4th Dec 2025 11:41
(Alliance News) - November saw exits from the equity market "continue unabated", analysis from trading services firm Calastone showed Thursday, though outflows were reduced slightly from the month prior.
Investor withdrawals from equity funds netted GBP3.02 billion in November, according to Calastone's fund flow index, representing the six consecutive month of exits.
Net outflows reduced on a monthly basis from GBP3.63 billion in October, which Calastone had dubbed "worst ever month for equity funds".
North American and UK funds were November's biggest losers, with outflows of GBP812 million and GBP847 million respectively. Global funds with significant US exposure lost GBP747 million, while European funds were the only vehicles to record an inflow, which amounted to GBP78 million in November.
There was movement towards "safe-haven" money market funds, which booked inflows of GBP1.25 billion during the month, beating October's "record" GBP955 million and suggesting hardened risk-averse sentiment, Calastone noted.
Every day bar one in the lead-up to the UK budget announcement saw fund exits. The announcement itself brought trading to a halt, with outflows pausing on November 26, before inflows resumed the same day and continued to November 28.
Edward Glyn, Calastone's head of global markets, cited this as "clear evidence that many investors were selling their holdings as concerns rose at the possible curtailment of pension lump sum withdrawals, or of further capital gains tax hikes."
"The political narrative has played havoc with UK savers in recent months.
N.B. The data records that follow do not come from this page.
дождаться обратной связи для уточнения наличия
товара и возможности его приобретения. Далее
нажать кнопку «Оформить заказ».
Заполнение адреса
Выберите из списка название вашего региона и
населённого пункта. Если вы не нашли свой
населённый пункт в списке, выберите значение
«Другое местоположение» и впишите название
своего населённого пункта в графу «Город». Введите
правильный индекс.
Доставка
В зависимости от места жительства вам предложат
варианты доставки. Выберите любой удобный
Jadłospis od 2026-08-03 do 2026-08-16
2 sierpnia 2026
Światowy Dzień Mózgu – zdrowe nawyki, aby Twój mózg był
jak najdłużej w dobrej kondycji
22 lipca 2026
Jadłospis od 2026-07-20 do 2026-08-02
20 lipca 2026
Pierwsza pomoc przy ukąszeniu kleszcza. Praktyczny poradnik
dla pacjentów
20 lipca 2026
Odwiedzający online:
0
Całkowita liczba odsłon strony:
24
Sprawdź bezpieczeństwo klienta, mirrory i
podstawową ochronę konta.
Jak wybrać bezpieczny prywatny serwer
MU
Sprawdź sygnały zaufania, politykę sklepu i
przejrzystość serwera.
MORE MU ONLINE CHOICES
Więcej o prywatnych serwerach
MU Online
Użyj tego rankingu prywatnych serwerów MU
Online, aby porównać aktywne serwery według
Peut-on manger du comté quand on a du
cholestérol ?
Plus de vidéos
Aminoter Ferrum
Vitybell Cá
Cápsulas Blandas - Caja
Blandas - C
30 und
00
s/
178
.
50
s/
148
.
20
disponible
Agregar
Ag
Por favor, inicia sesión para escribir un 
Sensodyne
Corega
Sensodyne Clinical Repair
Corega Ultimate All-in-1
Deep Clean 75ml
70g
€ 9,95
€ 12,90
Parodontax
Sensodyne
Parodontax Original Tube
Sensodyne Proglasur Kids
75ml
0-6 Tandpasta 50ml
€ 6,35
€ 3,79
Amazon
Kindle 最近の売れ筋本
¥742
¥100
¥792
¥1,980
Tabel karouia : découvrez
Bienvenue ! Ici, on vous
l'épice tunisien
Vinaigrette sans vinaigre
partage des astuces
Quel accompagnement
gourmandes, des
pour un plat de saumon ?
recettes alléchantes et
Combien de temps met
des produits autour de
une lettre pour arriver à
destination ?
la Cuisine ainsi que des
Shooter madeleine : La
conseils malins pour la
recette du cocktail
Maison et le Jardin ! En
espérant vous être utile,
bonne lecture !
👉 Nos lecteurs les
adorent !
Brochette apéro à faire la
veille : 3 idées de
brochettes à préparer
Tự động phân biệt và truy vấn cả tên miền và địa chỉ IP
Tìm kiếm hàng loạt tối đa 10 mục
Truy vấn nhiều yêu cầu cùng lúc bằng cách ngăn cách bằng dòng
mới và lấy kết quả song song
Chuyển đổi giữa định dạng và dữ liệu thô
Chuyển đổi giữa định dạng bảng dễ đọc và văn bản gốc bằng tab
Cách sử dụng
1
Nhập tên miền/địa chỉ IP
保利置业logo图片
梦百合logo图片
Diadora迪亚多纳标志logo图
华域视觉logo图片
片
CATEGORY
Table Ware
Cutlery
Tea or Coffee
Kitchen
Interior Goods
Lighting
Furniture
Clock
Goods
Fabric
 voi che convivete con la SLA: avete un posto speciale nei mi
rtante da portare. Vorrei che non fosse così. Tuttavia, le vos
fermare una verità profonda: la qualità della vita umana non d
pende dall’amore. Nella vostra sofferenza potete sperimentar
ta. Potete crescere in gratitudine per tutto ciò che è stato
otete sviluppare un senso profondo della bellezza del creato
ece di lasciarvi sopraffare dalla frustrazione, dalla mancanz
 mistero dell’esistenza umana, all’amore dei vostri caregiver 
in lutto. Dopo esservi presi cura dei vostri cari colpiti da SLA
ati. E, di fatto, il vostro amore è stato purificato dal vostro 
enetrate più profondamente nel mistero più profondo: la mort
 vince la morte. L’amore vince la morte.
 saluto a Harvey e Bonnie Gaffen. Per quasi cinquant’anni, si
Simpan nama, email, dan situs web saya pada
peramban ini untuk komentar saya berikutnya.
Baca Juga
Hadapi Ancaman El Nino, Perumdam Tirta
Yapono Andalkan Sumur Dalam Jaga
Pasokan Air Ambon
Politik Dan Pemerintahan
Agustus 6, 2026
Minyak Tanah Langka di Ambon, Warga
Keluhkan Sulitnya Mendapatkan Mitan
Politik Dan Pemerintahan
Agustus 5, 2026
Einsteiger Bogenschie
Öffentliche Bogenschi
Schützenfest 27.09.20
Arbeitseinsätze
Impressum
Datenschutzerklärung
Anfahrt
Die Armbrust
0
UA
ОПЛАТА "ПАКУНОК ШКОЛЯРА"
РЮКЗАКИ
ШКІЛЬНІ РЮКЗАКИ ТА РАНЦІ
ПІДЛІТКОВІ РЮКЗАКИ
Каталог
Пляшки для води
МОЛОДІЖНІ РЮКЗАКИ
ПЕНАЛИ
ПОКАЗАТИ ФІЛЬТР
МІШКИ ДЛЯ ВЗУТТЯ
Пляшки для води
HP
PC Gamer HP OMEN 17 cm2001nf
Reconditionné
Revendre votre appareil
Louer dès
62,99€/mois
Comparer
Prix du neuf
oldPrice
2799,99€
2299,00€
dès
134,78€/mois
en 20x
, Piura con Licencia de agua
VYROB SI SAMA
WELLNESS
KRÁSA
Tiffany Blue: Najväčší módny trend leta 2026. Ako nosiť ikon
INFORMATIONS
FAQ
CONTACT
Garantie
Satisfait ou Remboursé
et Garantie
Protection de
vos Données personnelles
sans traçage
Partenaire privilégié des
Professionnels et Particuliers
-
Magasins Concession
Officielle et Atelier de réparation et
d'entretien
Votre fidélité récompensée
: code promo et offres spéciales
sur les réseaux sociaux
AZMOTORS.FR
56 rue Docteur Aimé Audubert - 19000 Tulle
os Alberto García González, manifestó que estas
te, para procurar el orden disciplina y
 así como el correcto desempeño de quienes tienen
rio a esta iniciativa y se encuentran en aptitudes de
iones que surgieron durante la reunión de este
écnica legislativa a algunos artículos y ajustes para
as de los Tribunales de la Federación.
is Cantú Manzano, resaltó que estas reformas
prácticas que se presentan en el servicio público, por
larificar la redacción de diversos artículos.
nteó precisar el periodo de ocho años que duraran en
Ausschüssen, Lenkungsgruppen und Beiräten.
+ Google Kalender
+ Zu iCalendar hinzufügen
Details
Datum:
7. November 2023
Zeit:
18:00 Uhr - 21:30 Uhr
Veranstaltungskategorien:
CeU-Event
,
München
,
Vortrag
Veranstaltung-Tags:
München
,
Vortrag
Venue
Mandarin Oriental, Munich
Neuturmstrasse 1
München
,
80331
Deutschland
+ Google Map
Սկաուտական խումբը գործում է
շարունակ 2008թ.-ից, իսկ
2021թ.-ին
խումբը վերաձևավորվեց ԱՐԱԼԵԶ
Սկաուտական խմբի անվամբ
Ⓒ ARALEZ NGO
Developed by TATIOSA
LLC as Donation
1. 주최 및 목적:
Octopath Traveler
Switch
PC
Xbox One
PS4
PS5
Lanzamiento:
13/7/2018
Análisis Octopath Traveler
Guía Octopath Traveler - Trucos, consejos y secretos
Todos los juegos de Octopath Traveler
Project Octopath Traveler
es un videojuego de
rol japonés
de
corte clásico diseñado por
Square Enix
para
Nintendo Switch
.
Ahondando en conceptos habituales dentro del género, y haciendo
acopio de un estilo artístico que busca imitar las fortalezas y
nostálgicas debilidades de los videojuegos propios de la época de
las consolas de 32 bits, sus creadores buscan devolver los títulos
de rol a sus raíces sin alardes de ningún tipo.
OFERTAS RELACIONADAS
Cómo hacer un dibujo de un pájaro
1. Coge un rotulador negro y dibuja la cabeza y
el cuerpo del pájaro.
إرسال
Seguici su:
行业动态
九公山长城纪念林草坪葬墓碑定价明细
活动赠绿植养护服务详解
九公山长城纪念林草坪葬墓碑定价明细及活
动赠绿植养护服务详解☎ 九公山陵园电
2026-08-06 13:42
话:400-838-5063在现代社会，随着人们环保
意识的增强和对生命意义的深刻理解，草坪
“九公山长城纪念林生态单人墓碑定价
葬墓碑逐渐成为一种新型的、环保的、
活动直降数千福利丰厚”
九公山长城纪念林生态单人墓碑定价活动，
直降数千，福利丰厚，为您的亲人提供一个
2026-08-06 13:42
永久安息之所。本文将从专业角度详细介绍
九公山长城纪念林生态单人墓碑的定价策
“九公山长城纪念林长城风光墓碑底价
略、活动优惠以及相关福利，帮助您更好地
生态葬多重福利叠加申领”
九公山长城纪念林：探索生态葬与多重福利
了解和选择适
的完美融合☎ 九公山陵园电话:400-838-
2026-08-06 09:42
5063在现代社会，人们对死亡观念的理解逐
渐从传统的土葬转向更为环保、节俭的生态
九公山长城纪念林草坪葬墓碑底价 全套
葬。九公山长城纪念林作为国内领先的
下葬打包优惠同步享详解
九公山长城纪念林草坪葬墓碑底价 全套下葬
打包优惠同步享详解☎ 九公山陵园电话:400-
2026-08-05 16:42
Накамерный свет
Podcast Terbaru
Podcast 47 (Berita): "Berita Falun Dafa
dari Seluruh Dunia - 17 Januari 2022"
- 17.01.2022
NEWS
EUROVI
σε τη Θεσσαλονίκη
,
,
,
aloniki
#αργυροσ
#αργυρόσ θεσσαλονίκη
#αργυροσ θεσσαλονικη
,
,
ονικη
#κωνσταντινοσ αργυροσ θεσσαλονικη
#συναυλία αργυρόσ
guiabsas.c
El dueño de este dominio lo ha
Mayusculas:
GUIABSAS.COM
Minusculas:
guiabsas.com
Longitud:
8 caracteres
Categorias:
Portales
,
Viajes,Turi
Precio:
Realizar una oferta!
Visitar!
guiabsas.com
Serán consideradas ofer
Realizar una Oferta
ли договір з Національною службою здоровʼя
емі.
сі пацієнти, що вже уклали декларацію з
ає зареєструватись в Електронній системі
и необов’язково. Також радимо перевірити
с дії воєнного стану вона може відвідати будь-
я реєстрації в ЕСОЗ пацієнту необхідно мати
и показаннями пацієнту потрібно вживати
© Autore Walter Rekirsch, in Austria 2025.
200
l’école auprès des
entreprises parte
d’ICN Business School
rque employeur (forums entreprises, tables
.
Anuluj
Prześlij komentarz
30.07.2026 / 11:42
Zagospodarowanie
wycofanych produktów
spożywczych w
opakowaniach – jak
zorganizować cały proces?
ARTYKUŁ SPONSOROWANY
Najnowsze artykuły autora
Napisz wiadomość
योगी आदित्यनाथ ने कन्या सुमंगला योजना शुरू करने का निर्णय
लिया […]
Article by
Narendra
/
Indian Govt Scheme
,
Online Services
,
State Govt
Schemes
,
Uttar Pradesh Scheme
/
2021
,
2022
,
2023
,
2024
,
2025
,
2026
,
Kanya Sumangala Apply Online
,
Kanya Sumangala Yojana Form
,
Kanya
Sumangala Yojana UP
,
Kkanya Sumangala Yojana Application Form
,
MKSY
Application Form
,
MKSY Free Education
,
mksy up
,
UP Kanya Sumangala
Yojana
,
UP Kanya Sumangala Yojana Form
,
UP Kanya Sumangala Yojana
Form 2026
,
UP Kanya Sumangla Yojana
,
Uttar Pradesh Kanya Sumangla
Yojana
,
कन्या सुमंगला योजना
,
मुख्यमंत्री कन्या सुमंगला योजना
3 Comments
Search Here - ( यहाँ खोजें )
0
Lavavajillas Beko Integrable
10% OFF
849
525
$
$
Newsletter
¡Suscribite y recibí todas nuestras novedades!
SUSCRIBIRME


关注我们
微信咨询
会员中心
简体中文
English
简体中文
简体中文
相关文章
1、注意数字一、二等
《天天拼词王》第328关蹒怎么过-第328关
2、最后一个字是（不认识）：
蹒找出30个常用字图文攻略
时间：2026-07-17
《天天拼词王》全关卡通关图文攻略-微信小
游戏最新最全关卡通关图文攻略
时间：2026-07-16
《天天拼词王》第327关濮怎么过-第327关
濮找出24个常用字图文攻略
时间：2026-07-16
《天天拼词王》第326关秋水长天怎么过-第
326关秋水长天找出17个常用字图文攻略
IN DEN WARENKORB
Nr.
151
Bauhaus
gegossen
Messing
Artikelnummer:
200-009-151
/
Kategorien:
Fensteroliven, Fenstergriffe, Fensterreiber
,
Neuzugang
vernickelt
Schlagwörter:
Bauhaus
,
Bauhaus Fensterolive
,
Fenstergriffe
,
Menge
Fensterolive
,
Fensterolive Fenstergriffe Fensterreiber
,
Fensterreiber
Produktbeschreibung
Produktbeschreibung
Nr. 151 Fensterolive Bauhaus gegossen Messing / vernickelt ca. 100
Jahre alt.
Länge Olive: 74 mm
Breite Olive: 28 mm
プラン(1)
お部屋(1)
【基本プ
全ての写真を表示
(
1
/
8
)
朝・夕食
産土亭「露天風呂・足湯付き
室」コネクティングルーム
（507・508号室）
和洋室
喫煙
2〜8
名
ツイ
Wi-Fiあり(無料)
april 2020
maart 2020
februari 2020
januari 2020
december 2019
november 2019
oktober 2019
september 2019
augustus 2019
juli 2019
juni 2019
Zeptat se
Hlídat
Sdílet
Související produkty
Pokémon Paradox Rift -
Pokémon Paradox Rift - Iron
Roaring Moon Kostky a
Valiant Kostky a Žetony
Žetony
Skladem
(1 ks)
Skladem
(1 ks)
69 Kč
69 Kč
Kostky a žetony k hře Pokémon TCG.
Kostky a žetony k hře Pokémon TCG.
Never have we seen such consistent or large-scale selling before," Glyn noted.
"The recent period of policy uncertainty has clearly unsettled investors and, in some cases, prompted reactive decisions they may later regret. Savers benefit most from clarity and consistency, so they can plan properly for long-term goals."
Calastone's fund flow index is based on buy and sell orders from UK-based investors into UK-domiciled funds. Calastone estimated that around 85% of these orders flow through its network.